GP premises have, of course, been a longstanding problem. A Pulse investigation in 2010 found as many as one surgery in seven was judged ‘below minimum standard' – almost exactly the same as in a previous survey in 2006, and providing precious little evidence the previous government's much-vaunted upgrade programme had delivered any results. In parts of London, a third of surgeries were rated ‘dangerously below standard'.

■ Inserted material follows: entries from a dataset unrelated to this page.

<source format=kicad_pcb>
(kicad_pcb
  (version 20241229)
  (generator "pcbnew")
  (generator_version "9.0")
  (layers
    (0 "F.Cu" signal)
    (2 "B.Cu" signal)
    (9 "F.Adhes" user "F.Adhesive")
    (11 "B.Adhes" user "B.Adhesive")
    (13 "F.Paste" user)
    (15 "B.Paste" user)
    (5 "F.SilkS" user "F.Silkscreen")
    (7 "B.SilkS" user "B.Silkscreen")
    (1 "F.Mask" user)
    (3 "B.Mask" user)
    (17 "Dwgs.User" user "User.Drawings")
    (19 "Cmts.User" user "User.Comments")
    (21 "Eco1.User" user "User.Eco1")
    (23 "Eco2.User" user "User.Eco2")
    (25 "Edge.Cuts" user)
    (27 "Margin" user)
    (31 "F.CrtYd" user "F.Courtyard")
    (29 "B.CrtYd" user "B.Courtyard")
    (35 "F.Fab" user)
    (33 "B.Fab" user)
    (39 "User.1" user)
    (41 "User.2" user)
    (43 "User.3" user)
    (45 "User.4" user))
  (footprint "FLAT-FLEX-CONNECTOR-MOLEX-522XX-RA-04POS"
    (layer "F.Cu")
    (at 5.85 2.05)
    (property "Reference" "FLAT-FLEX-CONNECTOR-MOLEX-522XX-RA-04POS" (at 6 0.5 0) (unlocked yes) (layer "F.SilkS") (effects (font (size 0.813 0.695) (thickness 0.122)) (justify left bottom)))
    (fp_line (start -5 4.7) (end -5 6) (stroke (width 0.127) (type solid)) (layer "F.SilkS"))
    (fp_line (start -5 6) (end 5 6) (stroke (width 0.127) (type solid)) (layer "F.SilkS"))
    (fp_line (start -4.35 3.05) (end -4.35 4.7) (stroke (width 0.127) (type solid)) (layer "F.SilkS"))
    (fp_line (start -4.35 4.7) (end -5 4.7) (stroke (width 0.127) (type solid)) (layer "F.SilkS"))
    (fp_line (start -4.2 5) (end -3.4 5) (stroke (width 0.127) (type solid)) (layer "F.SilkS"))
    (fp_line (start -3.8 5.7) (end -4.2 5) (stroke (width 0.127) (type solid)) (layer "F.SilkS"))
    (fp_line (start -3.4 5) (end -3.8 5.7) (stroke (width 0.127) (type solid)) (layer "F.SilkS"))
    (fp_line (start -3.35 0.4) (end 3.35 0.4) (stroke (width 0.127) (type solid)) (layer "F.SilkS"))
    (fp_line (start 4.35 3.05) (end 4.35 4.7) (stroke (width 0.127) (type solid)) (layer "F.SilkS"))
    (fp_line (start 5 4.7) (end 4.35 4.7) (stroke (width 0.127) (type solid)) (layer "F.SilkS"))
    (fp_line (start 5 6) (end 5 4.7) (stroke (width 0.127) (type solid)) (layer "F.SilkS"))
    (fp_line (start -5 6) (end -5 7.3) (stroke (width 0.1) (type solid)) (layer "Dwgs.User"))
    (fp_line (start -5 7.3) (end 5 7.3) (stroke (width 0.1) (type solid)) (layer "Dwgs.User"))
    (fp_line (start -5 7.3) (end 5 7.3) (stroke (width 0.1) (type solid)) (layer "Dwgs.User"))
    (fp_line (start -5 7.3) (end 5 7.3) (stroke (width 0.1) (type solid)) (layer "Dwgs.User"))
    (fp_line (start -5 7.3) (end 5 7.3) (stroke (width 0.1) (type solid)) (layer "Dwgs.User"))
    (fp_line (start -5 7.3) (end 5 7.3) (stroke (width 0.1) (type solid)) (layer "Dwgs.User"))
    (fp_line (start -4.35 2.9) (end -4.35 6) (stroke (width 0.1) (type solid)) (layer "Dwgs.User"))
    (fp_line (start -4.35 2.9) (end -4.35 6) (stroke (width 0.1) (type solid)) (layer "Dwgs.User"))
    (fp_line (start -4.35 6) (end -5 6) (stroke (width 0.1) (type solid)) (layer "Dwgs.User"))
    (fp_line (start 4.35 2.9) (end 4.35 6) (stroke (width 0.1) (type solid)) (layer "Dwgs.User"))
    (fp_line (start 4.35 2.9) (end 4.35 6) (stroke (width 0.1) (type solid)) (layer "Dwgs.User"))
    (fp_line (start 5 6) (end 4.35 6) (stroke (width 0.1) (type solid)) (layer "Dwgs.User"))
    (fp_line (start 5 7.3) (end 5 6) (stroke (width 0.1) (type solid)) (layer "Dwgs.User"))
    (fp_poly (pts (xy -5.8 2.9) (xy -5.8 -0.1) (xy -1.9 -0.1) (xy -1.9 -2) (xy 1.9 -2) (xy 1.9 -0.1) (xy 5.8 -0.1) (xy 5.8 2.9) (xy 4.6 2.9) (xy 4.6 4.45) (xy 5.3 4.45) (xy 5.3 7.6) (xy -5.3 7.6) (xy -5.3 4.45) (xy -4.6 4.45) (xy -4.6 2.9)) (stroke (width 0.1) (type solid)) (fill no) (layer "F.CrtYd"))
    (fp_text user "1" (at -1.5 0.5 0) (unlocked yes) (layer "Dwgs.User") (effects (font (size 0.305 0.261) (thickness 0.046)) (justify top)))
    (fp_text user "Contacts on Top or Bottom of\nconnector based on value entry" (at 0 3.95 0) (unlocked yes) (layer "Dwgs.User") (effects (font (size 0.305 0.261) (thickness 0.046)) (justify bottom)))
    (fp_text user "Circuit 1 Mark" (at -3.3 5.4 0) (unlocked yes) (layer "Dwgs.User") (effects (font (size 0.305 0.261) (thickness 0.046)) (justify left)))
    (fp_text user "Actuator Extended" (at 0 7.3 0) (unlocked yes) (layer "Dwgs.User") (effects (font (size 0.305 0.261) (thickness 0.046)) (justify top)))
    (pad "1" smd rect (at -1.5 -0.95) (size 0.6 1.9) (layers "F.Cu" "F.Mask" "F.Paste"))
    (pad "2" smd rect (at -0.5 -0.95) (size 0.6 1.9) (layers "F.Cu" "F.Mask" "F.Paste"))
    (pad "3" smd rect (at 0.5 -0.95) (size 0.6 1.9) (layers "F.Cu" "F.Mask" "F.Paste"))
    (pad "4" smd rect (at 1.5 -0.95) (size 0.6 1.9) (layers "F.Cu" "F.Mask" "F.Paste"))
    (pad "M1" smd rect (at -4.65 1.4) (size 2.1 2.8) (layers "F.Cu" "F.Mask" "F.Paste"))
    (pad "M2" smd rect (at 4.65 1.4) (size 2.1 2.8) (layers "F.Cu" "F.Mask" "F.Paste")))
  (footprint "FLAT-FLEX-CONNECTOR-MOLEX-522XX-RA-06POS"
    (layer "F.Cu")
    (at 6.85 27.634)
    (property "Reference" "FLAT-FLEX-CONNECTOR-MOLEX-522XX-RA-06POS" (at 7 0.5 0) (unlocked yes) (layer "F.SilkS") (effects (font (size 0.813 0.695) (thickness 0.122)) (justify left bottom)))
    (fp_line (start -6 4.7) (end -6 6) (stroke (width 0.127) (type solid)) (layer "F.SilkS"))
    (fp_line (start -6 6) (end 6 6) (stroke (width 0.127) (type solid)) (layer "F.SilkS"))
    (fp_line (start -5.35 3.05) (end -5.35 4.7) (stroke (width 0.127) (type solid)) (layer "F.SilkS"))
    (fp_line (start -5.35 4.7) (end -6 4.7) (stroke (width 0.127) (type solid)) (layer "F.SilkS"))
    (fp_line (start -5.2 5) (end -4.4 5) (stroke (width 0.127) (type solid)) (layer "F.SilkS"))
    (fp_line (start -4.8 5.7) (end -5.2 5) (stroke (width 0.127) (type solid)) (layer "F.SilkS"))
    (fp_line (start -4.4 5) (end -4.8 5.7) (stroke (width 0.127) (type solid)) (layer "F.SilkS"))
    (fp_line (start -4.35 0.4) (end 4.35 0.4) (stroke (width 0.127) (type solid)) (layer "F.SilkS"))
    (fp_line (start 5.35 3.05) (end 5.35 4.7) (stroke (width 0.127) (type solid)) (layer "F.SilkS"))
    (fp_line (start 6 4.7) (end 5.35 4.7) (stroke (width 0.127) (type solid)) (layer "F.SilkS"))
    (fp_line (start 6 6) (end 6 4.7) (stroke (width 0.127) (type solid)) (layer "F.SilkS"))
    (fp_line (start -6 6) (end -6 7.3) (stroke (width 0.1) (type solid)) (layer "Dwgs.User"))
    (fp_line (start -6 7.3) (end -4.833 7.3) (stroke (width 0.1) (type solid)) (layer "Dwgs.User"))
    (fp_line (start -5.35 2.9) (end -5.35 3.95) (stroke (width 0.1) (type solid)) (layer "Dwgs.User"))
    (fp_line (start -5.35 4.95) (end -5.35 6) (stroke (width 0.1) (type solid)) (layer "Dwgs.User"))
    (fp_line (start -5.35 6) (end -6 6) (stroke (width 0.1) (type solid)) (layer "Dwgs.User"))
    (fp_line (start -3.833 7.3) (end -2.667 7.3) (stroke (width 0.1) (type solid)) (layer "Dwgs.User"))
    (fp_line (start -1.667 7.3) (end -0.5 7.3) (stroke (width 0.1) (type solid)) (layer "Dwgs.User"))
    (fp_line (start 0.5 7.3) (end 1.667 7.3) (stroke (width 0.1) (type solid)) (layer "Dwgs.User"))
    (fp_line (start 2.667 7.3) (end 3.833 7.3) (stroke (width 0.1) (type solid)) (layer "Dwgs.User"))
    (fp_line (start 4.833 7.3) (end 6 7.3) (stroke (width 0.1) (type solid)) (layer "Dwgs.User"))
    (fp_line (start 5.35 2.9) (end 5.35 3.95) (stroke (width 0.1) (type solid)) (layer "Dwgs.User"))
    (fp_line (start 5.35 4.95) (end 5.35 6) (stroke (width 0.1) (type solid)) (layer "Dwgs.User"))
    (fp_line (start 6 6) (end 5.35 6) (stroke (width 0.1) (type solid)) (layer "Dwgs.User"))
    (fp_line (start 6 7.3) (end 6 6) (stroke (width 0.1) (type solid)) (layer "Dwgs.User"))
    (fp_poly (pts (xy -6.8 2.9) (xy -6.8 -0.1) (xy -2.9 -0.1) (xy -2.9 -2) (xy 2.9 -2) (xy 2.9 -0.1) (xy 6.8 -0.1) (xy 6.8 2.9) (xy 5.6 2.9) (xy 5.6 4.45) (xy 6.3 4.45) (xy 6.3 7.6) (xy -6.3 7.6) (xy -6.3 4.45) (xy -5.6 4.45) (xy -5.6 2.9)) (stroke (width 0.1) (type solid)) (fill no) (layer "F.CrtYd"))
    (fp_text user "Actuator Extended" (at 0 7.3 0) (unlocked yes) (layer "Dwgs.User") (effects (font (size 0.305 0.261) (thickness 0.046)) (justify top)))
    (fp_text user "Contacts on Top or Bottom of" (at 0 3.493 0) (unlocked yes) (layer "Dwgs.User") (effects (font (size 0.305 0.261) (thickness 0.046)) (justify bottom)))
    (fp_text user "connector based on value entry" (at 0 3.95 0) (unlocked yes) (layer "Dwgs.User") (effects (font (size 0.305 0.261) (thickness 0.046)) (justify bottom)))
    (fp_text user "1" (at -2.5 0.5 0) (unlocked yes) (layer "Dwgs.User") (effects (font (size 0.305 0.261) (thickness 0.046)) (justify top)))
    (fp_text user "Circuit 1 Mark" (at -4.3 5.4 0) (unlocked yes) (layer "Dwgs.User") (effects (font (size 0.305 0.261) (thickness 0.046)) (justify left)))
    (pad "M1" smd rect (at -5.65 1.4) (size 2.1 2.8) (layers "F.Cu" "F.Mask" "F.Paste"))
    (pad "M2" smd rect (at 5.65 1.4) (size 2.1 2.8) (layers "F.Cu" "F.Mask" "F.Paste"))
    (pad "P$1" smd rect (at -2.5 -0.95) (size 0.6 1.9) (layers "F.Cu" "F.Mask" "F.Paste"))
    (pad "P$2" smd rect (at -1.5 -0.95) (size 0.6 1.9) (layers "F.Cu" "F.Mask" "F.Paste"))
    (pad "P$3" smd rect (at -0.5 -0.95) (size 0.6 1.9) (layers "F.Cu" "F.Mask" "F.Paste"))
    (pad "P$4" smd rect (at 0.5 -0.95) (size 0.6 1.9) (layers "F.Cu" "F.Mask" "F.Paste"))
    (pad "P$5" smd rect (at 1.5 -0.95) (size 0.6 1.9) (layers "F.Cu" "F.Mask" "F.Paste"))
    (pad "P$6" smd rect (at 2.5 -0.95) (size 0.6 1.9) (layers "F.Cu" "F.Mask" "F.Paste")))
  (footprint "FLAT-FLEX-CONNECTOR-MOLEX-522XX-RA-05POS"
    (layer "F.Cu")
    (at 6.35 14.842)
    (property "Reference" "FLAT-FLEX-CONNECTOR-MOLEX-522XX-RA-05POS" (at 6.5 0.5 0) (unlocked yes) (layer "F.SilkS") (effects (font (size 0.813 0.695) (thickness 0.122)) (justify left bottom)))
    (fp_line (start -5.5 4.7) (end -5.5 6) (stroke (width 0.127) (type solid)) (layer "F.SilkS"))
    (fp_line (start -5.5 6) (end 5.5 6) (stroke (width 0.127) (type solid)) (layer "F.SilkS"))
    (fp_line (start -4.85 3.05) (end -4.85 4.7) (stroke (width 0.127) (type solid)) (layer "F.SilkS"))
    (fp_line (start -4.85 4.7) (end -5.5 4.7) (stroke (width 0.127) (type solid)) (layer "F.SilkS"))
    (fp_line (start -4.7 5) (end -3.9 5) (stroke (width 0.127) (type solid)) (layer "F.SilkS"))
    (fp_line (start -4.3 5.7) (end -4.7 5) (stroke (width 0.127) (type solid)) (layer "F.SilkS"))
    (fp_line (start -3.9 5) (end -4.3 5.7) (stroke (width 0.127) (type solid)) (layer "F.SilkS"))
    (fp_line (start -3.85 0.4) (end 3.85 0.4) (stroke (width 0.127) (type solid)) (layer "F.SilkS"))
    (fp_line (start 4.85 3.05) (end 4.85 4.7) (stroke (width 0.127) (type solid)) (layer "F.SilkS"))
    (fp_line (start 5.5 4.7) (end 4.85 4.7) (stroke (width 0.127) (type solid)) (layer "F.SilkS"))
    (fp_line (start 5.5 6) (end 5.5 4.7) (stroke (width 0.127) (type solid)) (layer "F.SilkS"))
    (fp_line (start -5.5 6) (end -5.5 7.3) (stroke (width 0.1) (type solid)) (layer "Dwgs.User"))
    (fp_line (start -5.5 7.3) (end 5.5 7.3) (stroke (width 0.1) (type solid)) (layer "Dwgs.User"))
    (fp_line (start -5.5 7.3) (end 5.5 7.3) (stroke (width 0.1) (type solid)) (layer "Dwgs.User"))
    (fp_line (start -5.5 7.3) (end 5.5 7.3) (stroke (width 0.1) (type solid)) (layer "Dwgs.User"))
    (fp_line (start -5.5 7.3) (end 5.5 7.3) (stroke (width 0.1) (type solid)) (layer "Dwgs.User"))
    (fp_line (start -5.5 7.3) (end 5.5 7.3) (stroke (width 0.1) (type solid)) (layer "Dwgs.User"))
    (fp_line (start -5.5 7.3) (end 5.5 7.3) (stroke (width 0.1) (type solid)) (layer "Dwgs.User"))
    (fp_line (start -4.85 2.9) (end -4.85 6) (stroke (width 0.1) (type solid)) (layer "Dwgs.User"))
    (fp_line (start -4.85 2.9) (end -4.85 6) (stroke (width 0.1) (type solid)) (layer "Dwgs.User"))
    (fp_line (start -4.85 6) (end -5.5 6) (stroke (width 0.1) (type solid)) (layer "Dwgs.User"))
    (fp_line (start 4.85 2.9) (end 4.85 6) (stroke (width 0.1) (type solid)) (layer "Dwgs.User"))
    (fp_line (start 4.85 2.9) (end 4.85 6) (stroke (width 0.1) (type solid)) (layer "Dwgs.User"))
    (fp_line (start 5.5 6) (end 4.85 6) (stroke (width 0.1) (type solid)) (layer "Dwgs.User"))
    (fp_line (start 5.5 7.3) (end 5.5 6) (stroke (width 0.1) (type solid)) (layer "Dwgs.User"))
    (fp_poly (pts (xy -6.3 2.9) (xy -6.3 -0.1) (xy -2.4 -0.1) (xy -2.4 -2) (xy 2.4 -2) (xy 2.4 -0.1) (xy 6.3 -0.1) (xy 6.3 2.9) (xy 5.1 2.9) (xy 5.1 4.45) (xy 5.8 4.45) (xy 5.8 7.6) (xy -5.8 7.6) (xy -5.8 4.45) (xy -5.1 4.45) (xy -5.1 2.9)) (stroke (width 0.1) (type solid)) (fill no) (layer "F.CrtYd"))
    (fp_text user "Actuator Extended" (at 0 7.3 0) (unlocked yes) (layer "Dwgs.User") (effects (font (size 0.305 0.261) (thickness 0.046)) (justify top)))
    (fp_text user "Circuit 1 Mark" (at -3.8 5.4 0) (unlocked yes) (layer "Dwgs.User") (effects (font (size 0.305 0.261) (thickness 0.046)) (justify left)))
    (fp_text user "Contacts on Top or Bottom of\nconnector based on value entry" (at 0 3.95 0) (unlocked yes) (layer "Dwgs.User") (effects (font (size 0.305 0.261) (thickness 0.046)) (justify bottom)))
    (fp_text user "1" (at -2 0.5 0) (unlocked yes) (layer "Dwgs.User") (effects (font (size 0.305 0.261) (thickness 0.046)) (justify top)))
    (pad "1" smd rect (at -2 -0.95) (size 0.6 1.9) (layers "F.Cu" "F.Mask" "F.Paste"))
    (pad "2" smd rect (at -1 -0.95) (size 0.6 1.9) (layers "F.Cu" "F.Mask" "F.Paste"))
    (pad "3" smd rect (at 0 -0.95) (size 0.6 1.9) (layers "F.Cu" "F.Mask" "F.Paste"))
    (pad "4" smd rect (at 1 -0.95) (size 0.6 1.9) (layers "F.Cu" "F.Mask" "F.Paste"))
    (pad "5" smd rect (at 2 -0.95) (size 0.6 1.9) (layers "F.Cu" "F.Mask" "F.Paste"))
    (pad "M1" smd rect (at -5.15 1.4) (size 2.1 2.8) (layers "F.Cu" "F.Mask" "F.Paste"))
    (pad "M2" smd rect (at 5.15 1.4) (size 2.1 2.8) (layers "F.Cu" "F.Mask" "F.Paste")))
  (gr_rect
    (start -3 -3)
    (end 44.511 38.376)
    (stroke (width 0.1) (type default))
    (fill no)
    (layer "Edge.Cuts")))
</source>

But while the problem is not new, a combination of circumstances is making it more pressing than ever that a solution is found. As of last week, the health bill finally completed its tortuous path through Parliament, and enshrined a new position for GPs in the NHS. GP practices will now be component parts of statutory commissioning organisations, and are being lined up for a raft of new provider opportunities. It will not be appropriate in that new world for some GPs to be working from two-up, two-downs with no disabled access. From autumn, practices will start on the exhausting road to registration with the Care Quality Commission, complete with its separate, specific requirements for GP premises. And yet just at the moment when the case for investment in GP premises is at its strongest, the existing system for funding appears at the point of collapse. A 2010 Pulse investigation found LIFT funding had dramatically slumped since 2004.

The GPC is right, then, to identify GP premises as towards the top of its list of key priorities. It is currently in negotiations with ministers over a new system of premises funding, as the DH redrafts the GMS Premises Costs Directions ahead of next April. Ministers may well push for GPs to provide much of the cash for premises upgrades themselves, but GP negotiators must make clear how unrealistic that is in these times of such sustained pressure on practices. The Government must be persuaded it needs to invest in GP premises for the benefit of the NHS – to allow general practice to build itself that bold future.